Fisherman slammed to the ground by a police officer now 'considering legal option'

Fisherman was among those blockading Confederation Building, fighting for 'free enterprise'

Fisherman slammed to the ground by a police officer now 'considering legal option'

The fisherman who was left with a broken hip after he participated in a blockade last month is now “considering legal options” against the Royal Newfoundland Constabulary (RNC), according to a report.

Richard Martin, 52, was “slammed to the ground by a police officer,” according to a CBC report.

The incident happened on March 20, when hundreds of seafood harvesters were blockading Confederation Building in St. John's, preventing public service workers and politicians from accessing the sprawling complex.

The seafood harvesters were there fighting for what they were calling "free enterprise," or the right to have more say over how they catch, land and sell their seafood. They were calling on political leaders to “loosen the tight grip they asserted seafood processing companies hold over the industry,” according to the CBC report.

Tension escalates at blockade

The action focused on an access point at the rear of the building that was commonly used by politicians and government workers.

Then, two RNC officers on horseback entered into the crowd. Other officers on foot attempted to open a corridor to let government workers into the building. 

Some protesters who were slapping at the horses, and that angered the mounted officers, according to the CBC report.
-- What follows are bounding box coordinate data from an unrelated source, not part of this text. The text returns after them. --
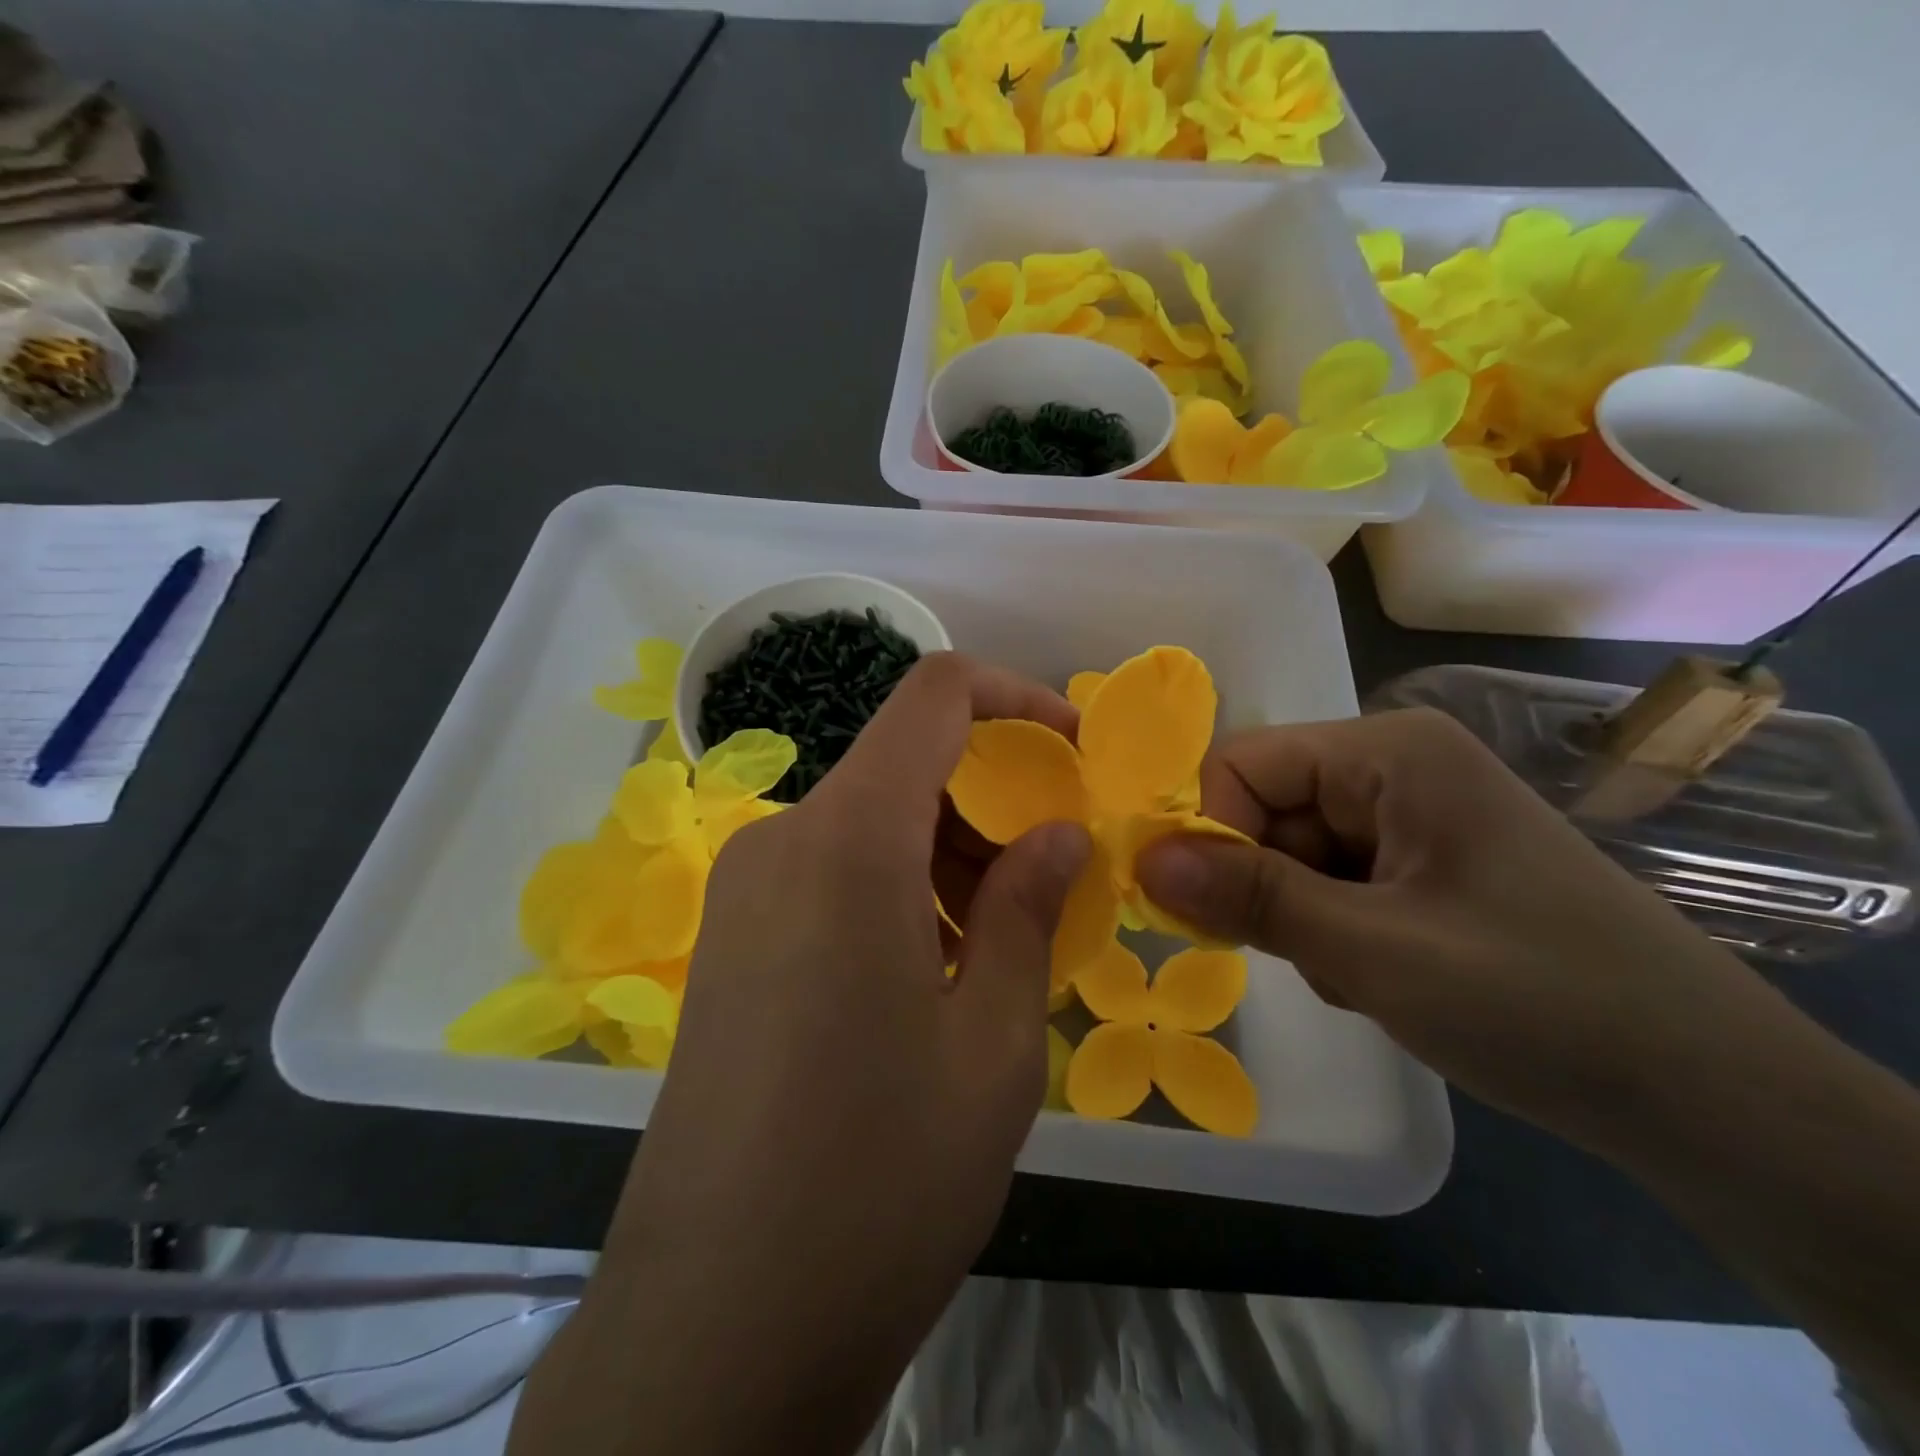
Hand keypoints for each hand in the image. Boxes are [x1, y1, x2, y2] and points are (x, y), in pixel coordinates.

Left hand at [514, 653, 1089, 1455]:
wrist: (713, 1327)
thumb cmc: (879, 1181)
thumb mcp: (995, 1045)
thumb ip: (1031, 911)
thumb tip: (1058, 833)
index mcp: (848, 841)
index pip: (934, 695)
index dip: (1015, 697)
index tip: (1073, 750)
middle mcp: (782, 840)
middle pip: (904, 764)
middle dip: (990, 798)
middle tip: (1052, 880)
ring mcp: (744, 890)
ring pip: (870, 820)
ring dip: (947, 851)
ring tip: (1001, 944)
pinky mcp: (730, 939)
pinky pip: (831, 870)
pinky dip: (898, 886)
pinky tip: (934, 971)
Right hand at [1134, 707, 1794, 1150]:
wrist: (1711, 1098)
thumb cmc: (1541, 1002)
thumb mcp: (1375, 952)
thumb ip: (1252, 898)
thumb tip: (1143, 860)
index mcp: (1388, 751)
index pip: (1242, 764)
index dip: (1210, 832)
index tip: (1211, 912)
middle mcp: (1393, 767)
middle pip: (1265, 809)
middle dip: (1266, 887)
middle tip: (1312, 958)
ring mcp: (1410, 816)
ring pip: (1290, 853)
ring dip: (1300, 918)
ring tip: (1363, 974)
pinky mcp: (1420, 864)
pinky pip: (1330, 881)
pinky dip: (1333, 931)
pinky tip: (1384, 976)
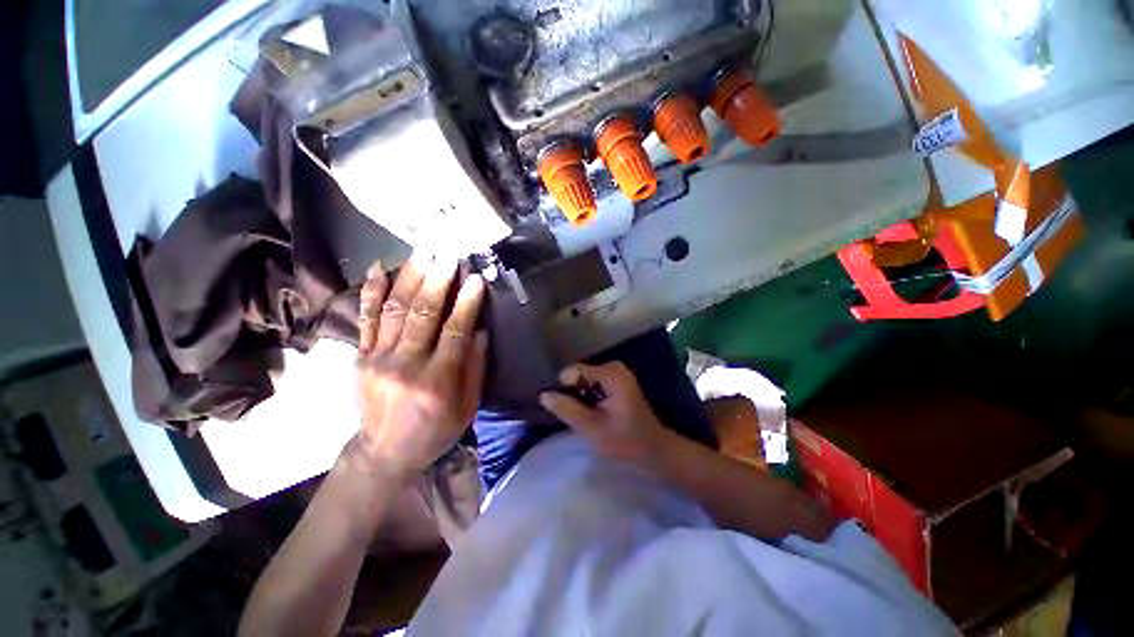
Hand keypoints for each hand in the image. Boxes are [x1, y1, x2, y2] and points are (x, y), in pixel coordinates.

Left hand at [351, 254, 487, 477]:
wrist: (384, 452)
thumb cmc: (435, 431)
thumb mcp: (467, 408)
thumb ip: (475, 368)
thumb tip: (479, 330)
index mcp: (436, 381)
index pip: (454, 332)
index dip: (466, 303)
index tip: (476, 278)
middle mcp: (404, 365)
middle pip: (421, 315)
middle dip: (437, 281)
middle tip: (449, 255)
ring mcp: (377, 358)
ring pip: (394, 310)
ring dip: (410, 277)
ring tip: (424, 252)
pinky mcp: (361, 355)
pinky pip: (366, 318)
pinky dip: (372, 290)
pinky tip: (379, 267)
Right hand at [539, 362, 675, 465]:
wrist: (656, 451)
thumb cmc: (626, 441)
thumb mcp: (592, 428)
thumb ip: (567, 409)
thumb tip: (544, 395)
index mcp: (611, 373)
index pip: (573, 371)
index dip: (564, 389)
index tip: (565, 410)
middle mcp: (614, 367)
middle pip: (579, 374)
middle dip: (573, 393)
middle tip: (575, 415)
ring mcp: (617, 374)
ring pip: (585, 380)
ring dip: (580, 397)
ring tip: (583, 416)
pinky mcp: (618, 382)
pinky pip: (594, 384)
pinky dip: (589, 397)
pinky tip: (592, 413)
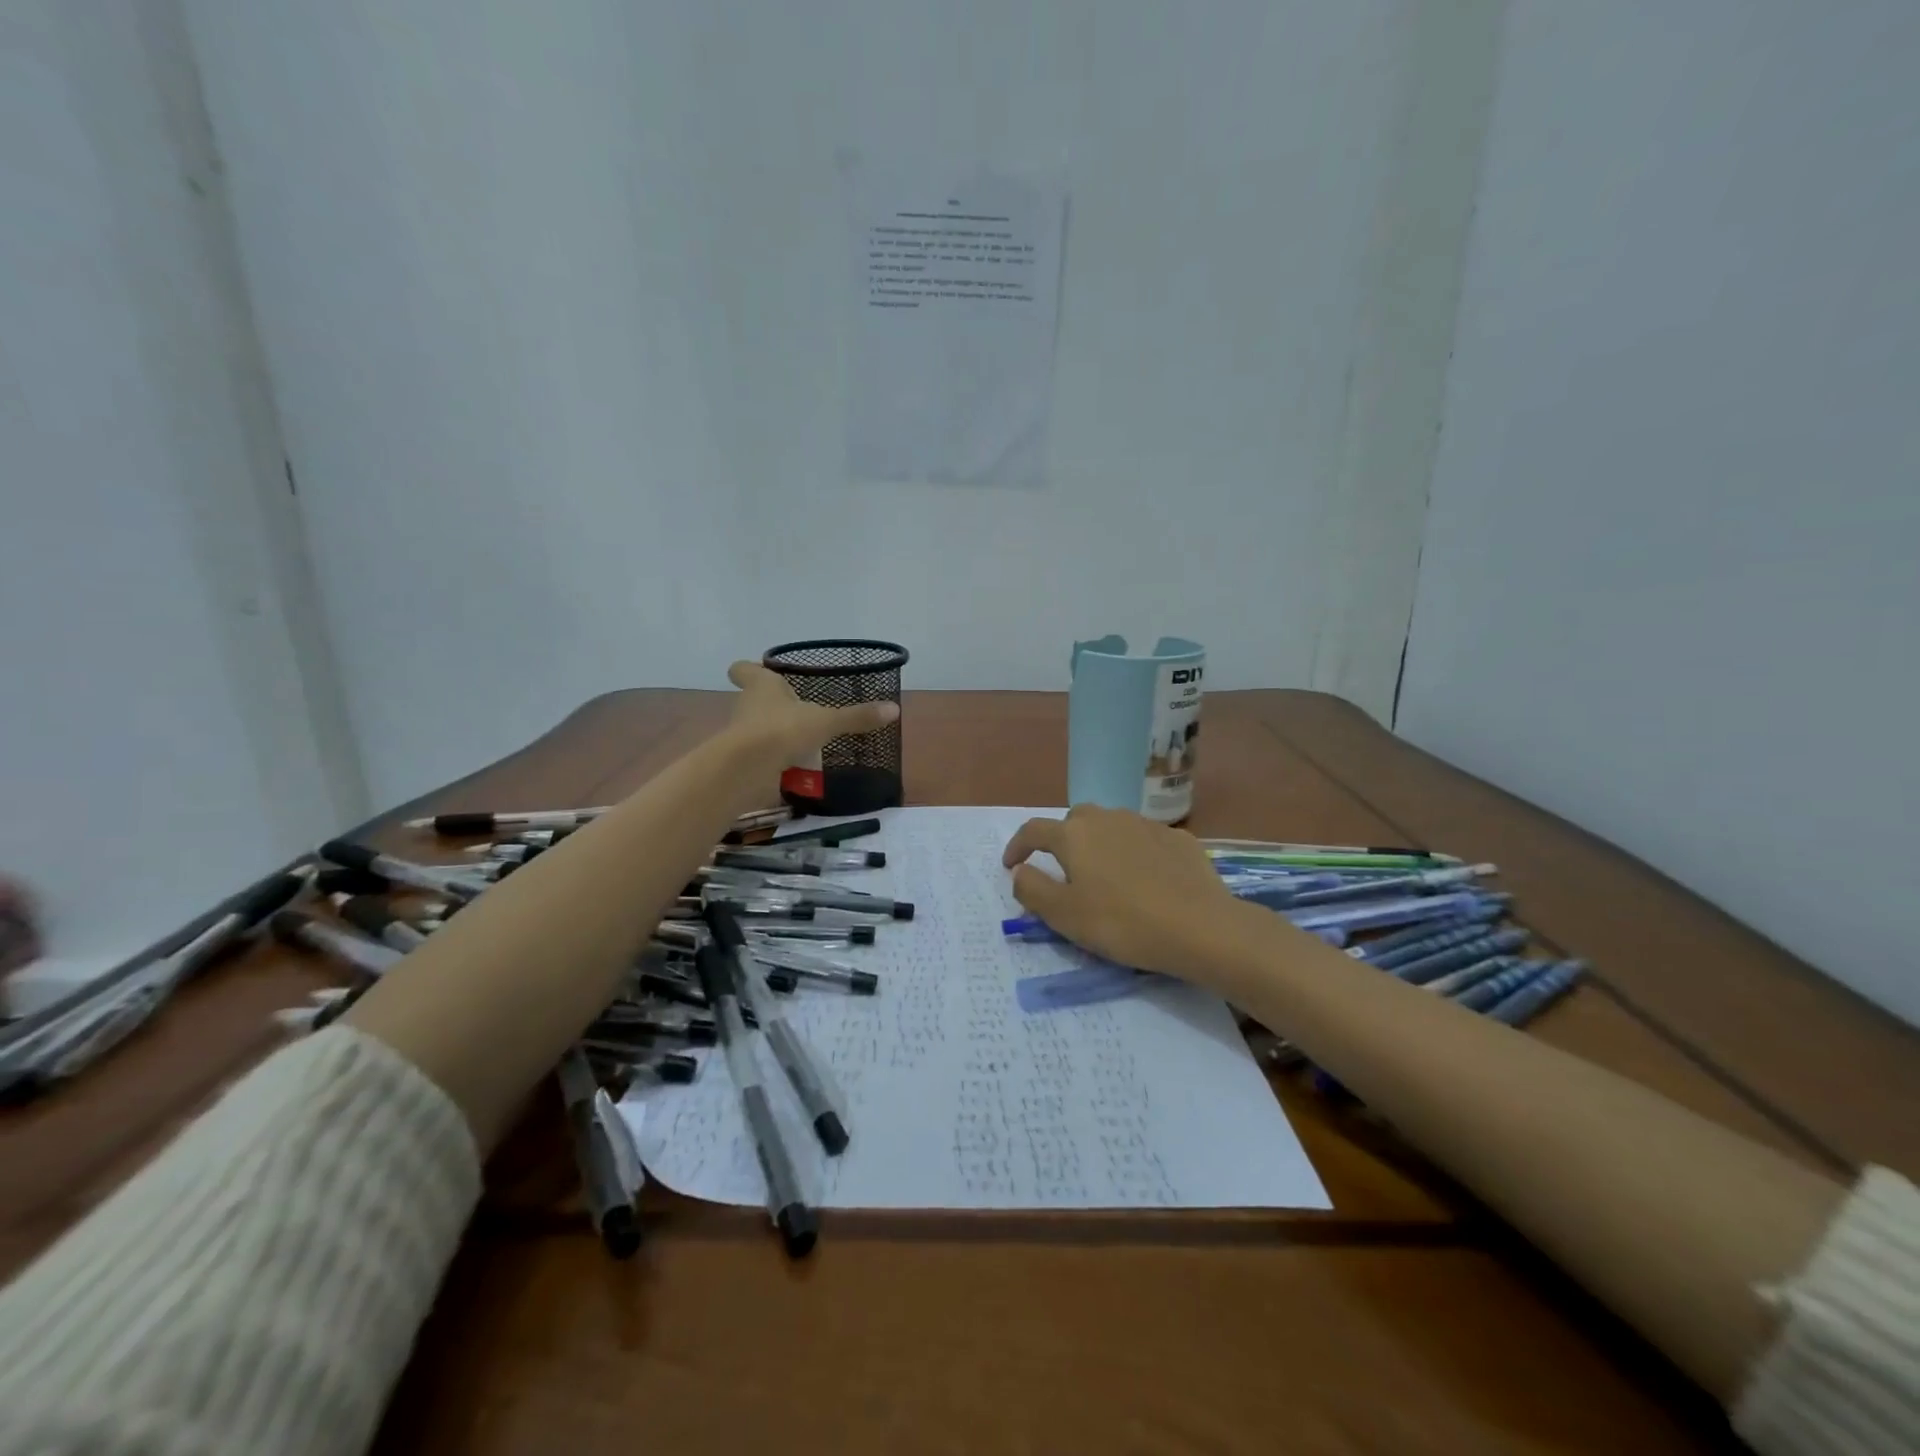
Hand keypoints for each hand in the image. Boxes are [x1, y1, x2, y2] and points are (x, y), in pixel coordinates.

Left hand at [725, 661, 898, 762]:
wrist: (748, 767)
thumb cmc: (784, 729)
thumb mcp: (827, 722)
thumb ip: (857, 717)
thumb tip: (894, 708)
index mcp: (762, 686)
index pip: (744, 669)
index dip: (750, 670)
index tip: (759, 672)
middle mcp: (747, 706)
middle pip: (753, 700)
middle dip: (772, 705)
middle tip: (796, 710)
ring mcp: (742, 734)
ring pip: (757, 728)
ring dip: (775, 733)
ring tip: (802, 742)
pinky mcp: (743, 761)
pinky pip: (762, 756)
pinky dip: (776, 760)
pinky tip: (796, 768)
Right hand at [1001, 805, 1250, 981]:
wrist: (1200, 927)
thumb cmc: (1121, 922)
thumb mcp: (1064, 915)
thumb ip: (1032, 889)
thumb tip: (1020, 871)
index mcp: (1074, 835)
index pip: (1033, 830)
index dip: (1017, 847)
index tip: (1011, 866)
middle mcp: (1107, 818)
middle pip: (1074, 821)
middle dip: (1061, 840)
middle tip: (1062, 870)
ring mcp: (1145, 825)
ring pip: (1112, 827)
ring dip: (1100, 844)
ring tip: (1105, 874)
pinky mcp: (1178, 839)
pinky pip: (1144, 840)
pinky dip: (1134, 853)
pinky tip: (1145, 879)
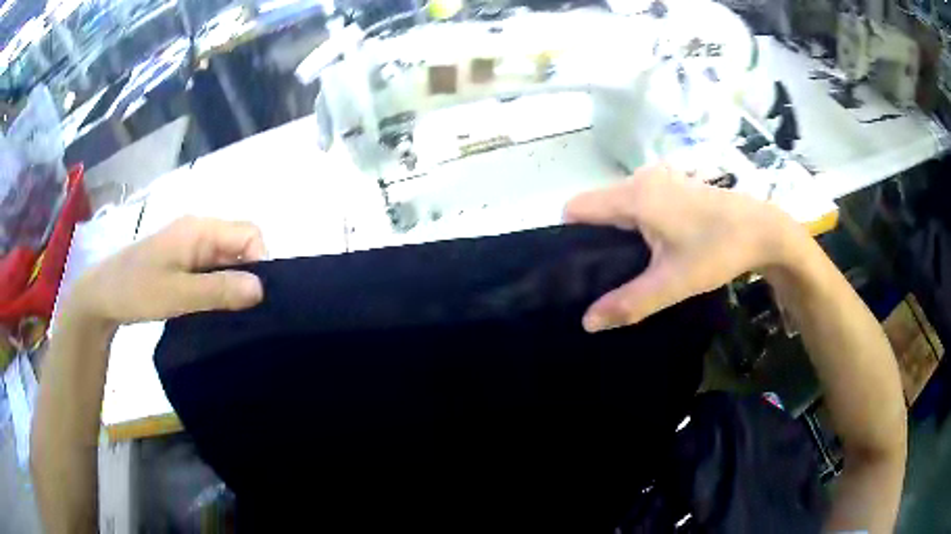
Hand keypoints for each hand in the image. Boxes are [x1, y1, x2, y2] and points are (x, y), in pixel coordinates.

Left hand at [69, 216, 266, 326]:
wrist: (103, 294)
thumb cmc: (136, 289)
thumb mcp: (177, 294)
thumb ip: (218, 291)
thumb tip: (261, 289)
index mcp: (200, 229)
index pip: (249, 234)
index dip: (261, 262)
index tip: (254, 300)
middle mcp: (200, 231)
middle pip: (240, 245)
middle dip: (248, 276)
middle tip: (244, 312)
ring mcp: (191, 245)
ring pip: (227, 260)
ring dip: (233, 285)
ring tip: (231, 315)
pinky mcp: (183, 260)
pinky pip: (213, 269)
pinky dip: (219, 288)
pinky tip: (215, 310)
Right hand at [564, 164, 807, 331]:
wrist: (763, 230)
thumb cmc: (718, 251)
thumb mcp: (673, 283)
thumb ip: (628, 303)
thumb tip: (587, 323)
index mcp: (634, 196)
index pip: (576, 208)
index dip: (570, 237)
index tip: (581, 268)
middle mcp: (640, 178)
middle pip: (597, 206)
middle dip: (595, 239)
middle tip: (608, 276)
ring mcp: (659, 178)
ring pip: (619, 204)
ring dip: (618, 232)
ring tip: (632, 265)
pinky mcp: (674, 183)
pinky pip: (639, 201)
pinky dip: (637, 223)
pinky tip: (656, 248)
One RNC officer on horseback yelled: "You're getting charged! You're getting charged! Video. Get him. Make sure you..."

At exactly 8:23 a.m., Martin was “slammed to the ground by a police officer during all the commotion,” said CBC. He was directly in the path being opened by the RNC in order to escort government workers into the building.

The fisherman fell hard onto a concrete curb and fractured the upper portion of his thigh bone, or femur, in three places.

"All I can remember is being bolted, pushed and thrown to the curb," Martin said in the CBC report. "As soon as I hit the curb, I knew it was broke[n]. The leg turned in."

Some fellow protesters helped Martin to a nearby staircase before he was helped onto a stretcher, placed inside an ambulance and taken to hospital.

Martin was overcome with a feeling of disappointment for "being charged from behind … not being warned, not being asked to move, not being informed of any actions of what they were about to take," he told CBC.

He claimed he "would have gladly walked out of the way" if the crowd had been ordered to do so.

"I went there on the intention it was a peaceful protest, and I went there feeling safe," he said.

He was not breaking any laws, he said.

The RNC has not contacted Martin, according to the CBC report.